PROBLEM REQUIREMENTS: In your copy, leave out the pictures; write out all the data exactly.

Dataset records
+++
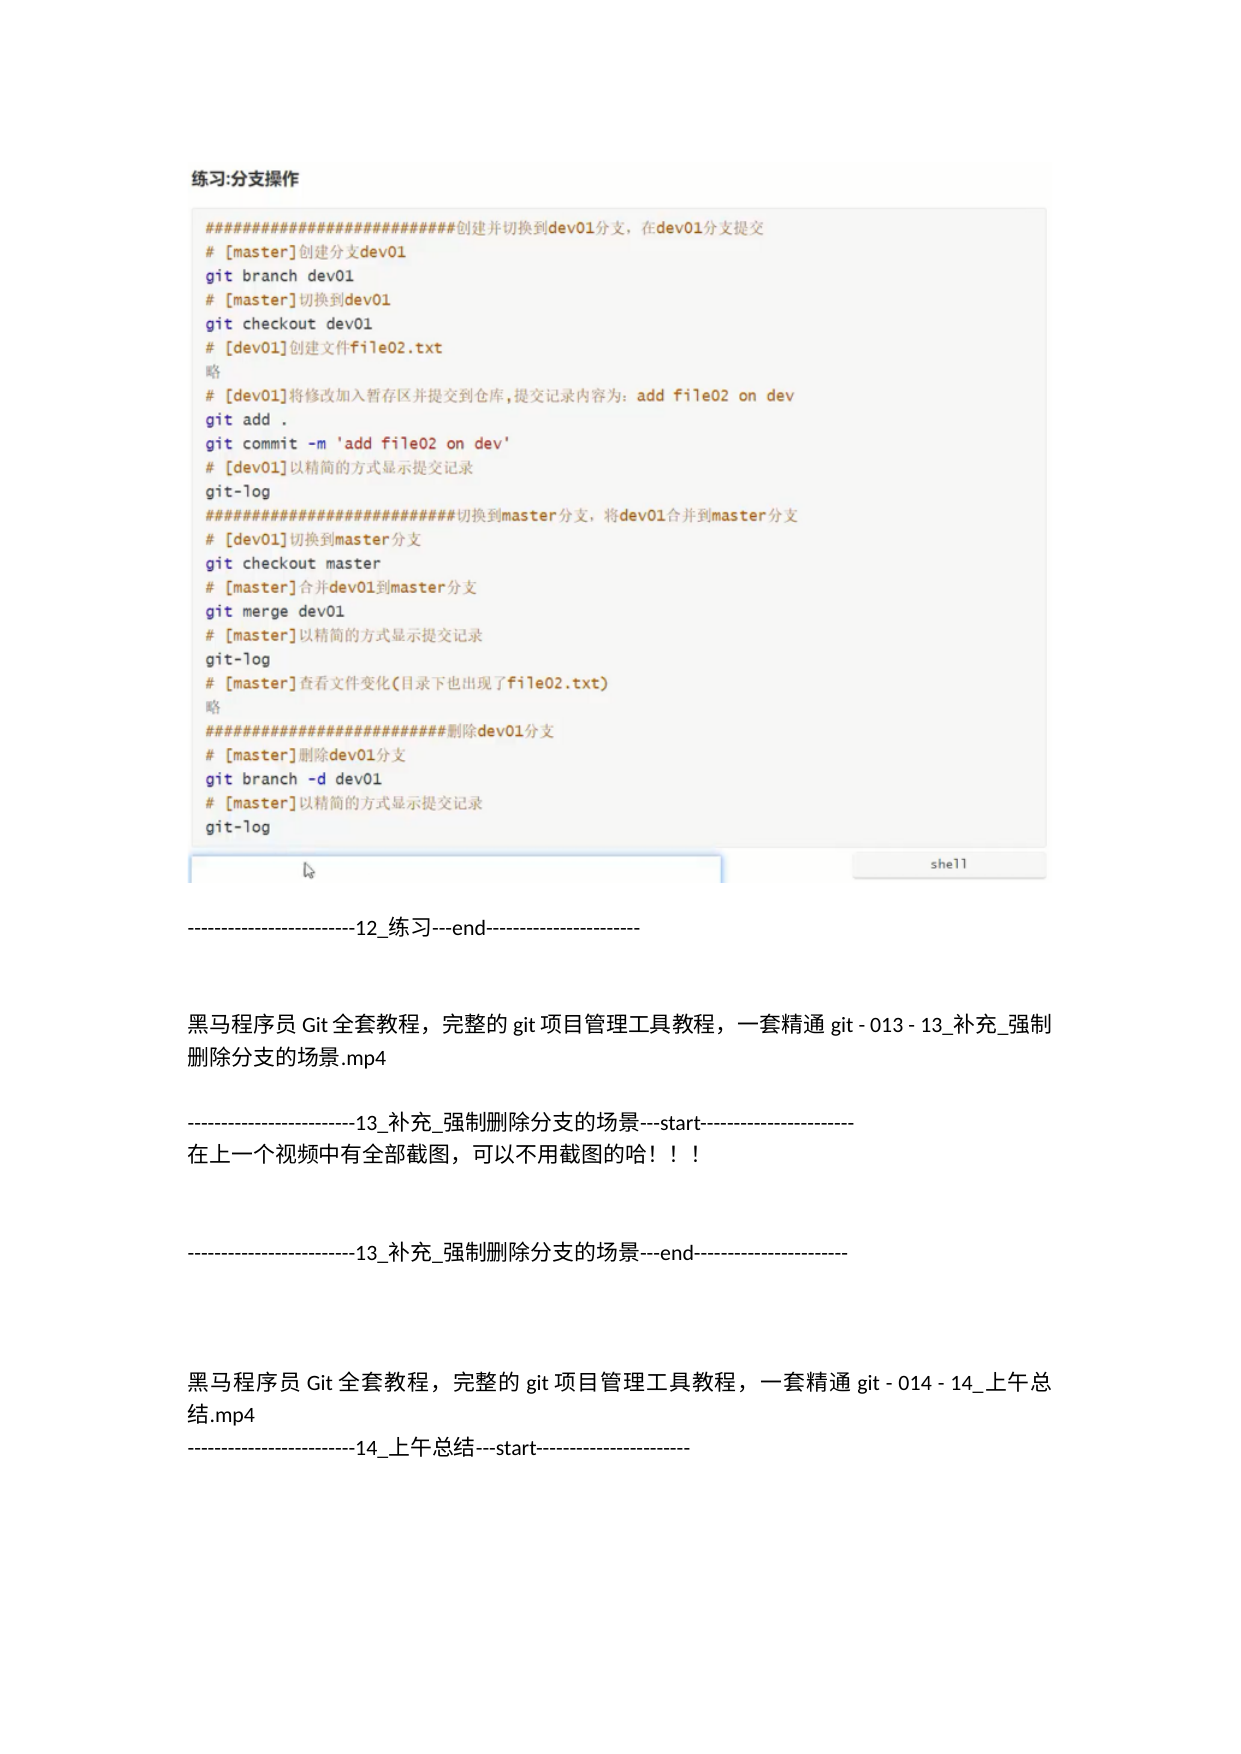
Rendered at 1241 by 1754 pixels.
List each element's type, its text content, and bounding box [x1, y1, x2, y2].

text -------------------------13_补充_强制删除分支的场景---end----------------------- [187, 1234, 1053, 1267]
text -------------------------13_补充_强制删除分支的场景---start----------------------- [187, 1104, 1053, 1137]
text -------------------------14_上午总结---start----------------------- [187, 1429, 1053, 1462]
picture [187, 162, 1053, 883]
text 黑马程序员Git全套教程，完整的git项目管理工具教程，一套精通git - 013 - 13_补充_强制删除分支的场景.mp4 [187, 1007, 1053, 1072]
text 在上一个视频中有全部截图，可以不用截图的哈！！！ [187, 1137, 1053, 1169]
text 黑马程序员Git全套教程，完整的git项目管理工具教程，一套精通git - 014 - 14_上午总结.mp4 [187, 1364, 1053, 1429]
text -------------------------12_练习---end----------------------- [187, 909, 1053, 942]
+++
ANSWER TO THIS PROBLEM:
Rendered at 1241 by 1754 pixels.
List each element's type, its text content, and bounding box [x1, y1, x2, y2].

text -------------------------13_补充_强制删除分支的场景---end----------------------- [187, 1234, 1053, 1267]
text -------------------------13_补充_强制删除分支的场景---start----------------------- [187, 1104, 1053, 1137]
text -------------------------14_上午总结---start----------------------- [187, 1429, 1053, 1462]
picture [187, 162, 1053, 883]
text 黑马程序员Git全套教程，完整的git项目管理工具教程，一套精通git - 013 - 13_补充_强制删除分支的场景.mp4 [187, 1007, 1053, 1072]
text 在上一个视频中有全部截图，可以不用截图的哈！！！ [187, 1137, 1053, 1169]
text 黑马程序员Git全套教程，完整的git项目管理工具教程，一套精通git - 014 - 14_上午总结.mp4 [187, 1364, 1053, 1429]
text -------------------------12_练习---end----------------------- [187, 909, 1053, 942]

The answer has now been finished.